Final Draft Due: Fri, Oct 25
For our first assignment, we examined a cultural product by looking inward, and reflecting on that object’s significance to us as individuals. For this assignment, a 4-5 page analytical essay, we will approach the same types of cultural objects, but will look outward, to reflect on how the film, music, TV show, book, or sport is a product of the culture that created it. An analysis asks you to examine the relationship between interacting components of our world: in this case, the dialogue between a cultural product and the time, place, and social/political context that creates that cultural product. Rather than asking “Why is this cultural object significant to me?” we will ask, “How does this cultural product reflect the world in which it was created?”

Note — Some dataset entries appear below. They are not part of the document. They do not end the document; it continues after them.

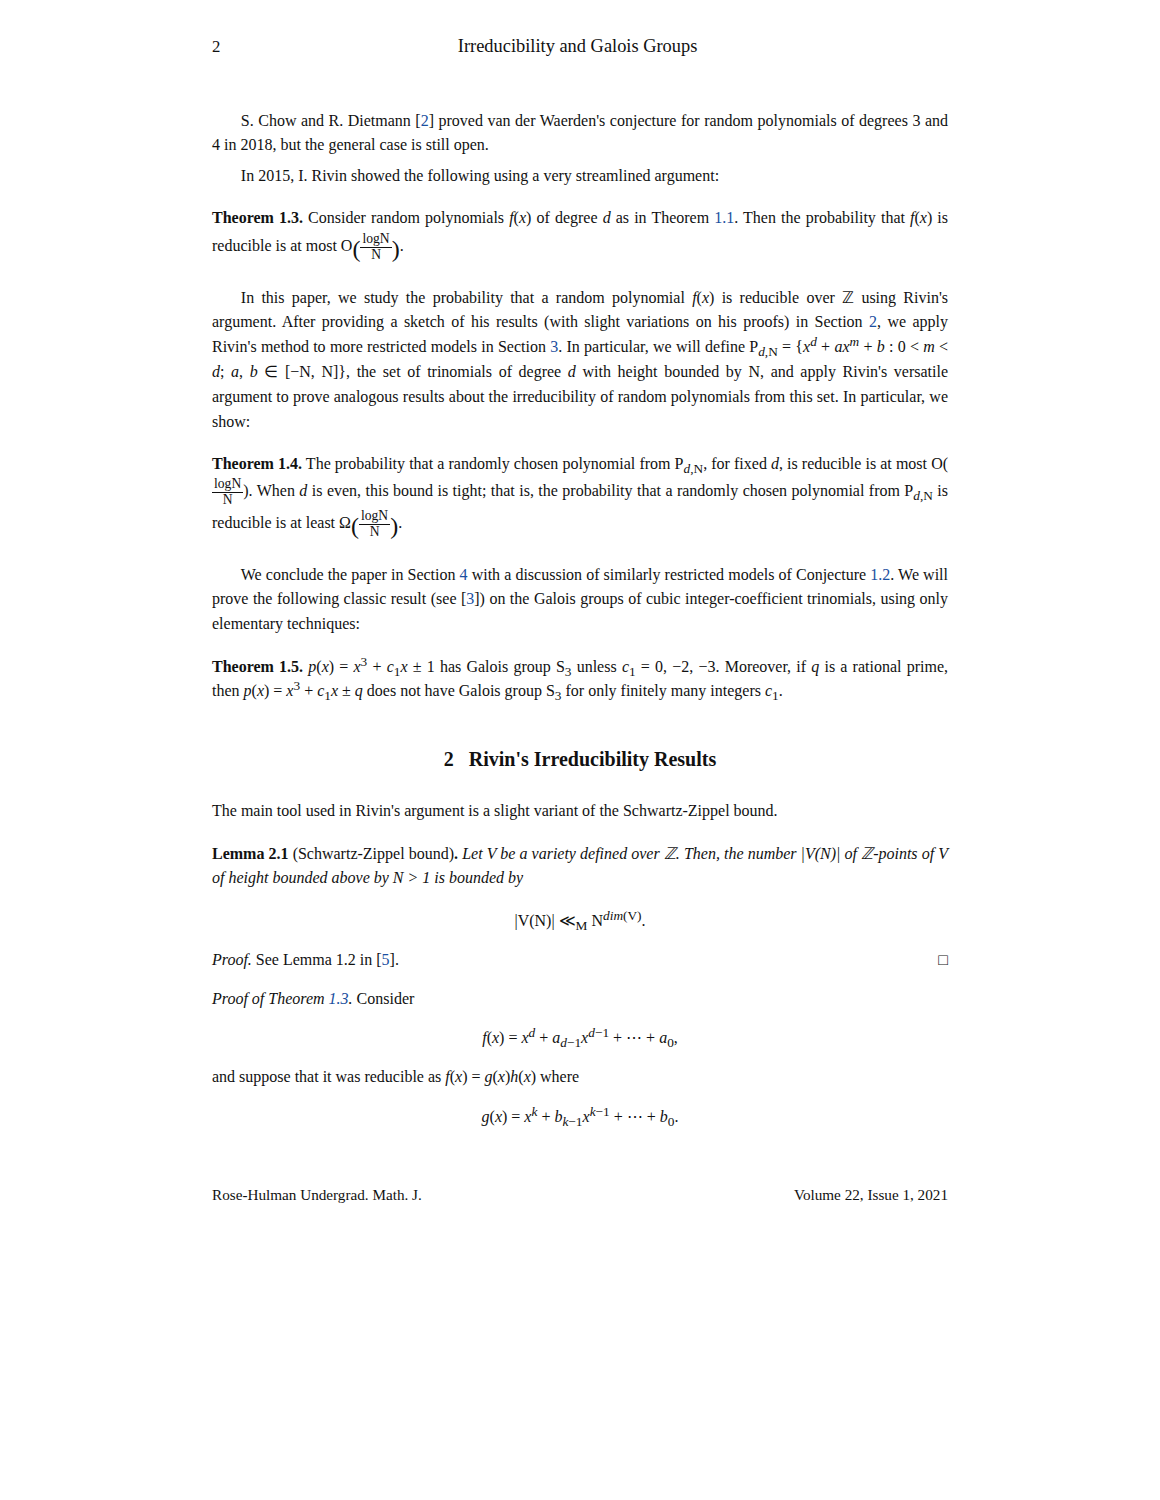2
Irreducibility and Galois Groups
S. Chow and R. Dietmann [2] proved van der Waerden's conjecture for random polynomials of degrees 3 and 4 in 2018, but the general case is still open.
In 2015, I. Rivin showed the following using a very streamlined argument:
Theorem 1.3. Consider random polynomials f(x) of degree d as in Theorem 1.1. Then the probability that f(x) is reducible is at most O(logN N).
In this paper, we study the probability that a random polynomial f(x) is reducible over ℤ using Rivin's argument. After providing a sketch of his results (with slight variations on his proofs) in Section 2, we apply Rivin's method to more restricted models in Section 3. In particular, we will define Pd,N = {xd + axm + b : 0 < m < d; a, b ∈ [−N, N]}, the set of trinomials of degree d with height bounded by N, and apply Rivin's versatile argument to prove analogous results about the irreducibility of random polynomials from this set. In particular, we show:
Theorem 1.4. The probability that a randomly chosen polynomial from Pd,N, for fixed d, is reducible is at most O(logN N). When d is even, this bound is tight; that is, the probability that a randomly chosen polynomial from Pd,N is reducible is at least Ω(logN N).
We conclude the paper in Section 4 with a discussion of similarly restricted models of Conjecture 1.2. We will prove the following classic result (see [3]) on the Galois groups of cubic integer-coefficient trinomials, using only elementary techniques:
Theorem 1.5. p(x) = x3 + c1x ± 1 has Galois group S3 unless c1 = 0, −2, −3. Moreover, if q is a rational prime, then p(x) = x3 + c1x ± q does not have Galois group S3 for only finitely many integers c1.
2 Rivin's Irreducibility Results
The main tool used in Rivin's argument is a slight variant of the Schwartz-Zippel bound.
Lemma 2.1 (Schwartz-Zippel bound). Let V be a variety defined over ℤ. Then, the number |V(N)| of ℤ-points of V of height bounded above by N > 1 is bounded by
|V(N)| ≪M Ndim(V).
Proof. See Lemma 1.2 in [5]. □
Proof of Theorem 1.3. Consider
f(x) = xd + ad−1xd−1 + ⋯ + a0,
and suppose that it was reducible as f(x) = g(x)h(x) where
g(x) = xk + bk−1xk−1 + ⋯ + b0.
Rose-Hulman Undergrad. Math. J. Volume 22, Issue 1, 2021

You may write about how a television show reflects a trend in our national identity or way of thinking; how a film responds to the political climate in which it was made; how a book or video game explores social values, gender constructs, or ideas about family, faith, or education; how a band or musician has changed their sound in relation to the evolving historical values of their audience. These are just ideas, and not a comprehensive list – your challenge here will be to make your own connections between the cultural product and its broader context.
Brainstorming Your Topic For this assignment, we want to slightly broaden the lens of our analysis, so you should choose a body of cultural products, such as a sport/game, a full comic book or video game narrative, the work of a band or musician, the work of a visual artist or architect, a full television show (rather than one episode), or a film. You don’t, however, want to go too broad – no need to write about the history of baseball, or every book by a single author. You may write about the same cultural object from your first essay, since you will be examining it through a different lens, or you may choose something new, though it should still be something that you feel enough interest in to write a full essay. I will ask you all to check in with me to make sure your topic is appropriately focused.
Drafting Your Narrative We will read extensive examples of analytical essays, all of which focus on cultural products or trends, but here are some of the key features of a successful analysis:
A clear thesis or claim: Your analysis should be driven by a reflective assertion – a point you want to make about how your cultural object is a product of its environment. This claim can be directly or indirectly stated, but should be clear to the reader. We don’t want to have to guess. Your reflective claim should also be detailed and specific: try to move beyond something like “Americans love zombie stories because we love being scared,” to suggest something deeper and more significant: “Americans love zombies stories in the early part of the 21st century because they reflect our fears about economic crisis.”
It’s ok not to know your thesis when you start writing: you may find that the best way to figure out what a cultural product reflects about its world is to start writing with a question in mind, and explore multiple possibilities over the course of the essay, as long as you eventually reach a conclusion.
Evidence in support of that claim: In this essay, your evidence should come from the cultural object itself. Again, don’t assume your reader knows the musician/television show, etc. Give us examples in the form of song lyrics, descriptions of sound, scenes from TV shows or movies, action or dialogue from books, comics, or video games, specific athletes or sporting events, etc. Laura Bogart does this very well in her essay about Breaking Bad.
Connect those examples to part of your reflective claim by examining them in detail. Make sure you remember description isn’t analysis: first describe the evidence, then explain what you think it means.
For this assignment, you should also begin to draw information in from other sources, though that doesn’t necessarily mean traditional academic research. You may provide examples of other cultural products to compare or contrast, as Naomi Alderman uses vampires in “The Meaning of Zombies.” You may include news features about current events to establish the cultural context, as Kristin Rawls does in “What Does Our Obsession with Zombie Stories…” You may include other material about the cultural object, the way Patrick Brown uses interviews with the stars of The Hills.
Organization: You need not follow a traditional intro-body-conclusion structure, but you should clearly organize your thoughts. A good structure to follow might look like this:
Introduce the cultural product in a way that engages your readers’ imaginations.
Develop individual points about the relationship between the cultural object and its culture. Think about how your analytical claim can be broken down into smaller points to establish individually. Lee Klein’s “All Aboard the Bloated Boat,” is a great example of this.
Feel free to use scene, narrative detail, description, even personal experience, throughout the essay to support your analysis and bring the cultural product to life.
Reflect throughout on the all-important question of why – why does this cultural object exist in this time and place? How does it demonstrate something about the culture that produced it?
Conclude by summarizing the various thoughts you have included about your cultural product, and try to end on an image, scene, or detail from the cultural product that illustrates your point. Leave your reader with a clear sense of your ideas, and then let that detail linger, echoing your conclusions. Matt Sailor does this well at the conclusion of “Return to Oz.”
Nuts and Bolts
Typed, double-spaced, Times New Roman, 12pt. font. One-inch margins (the Word default is 1.25”).
Include a left-aligned, single-spaced heading that consists of your name, my name, the name of this course, your class time (MWF 9AM, or MWF 10AM), and the date.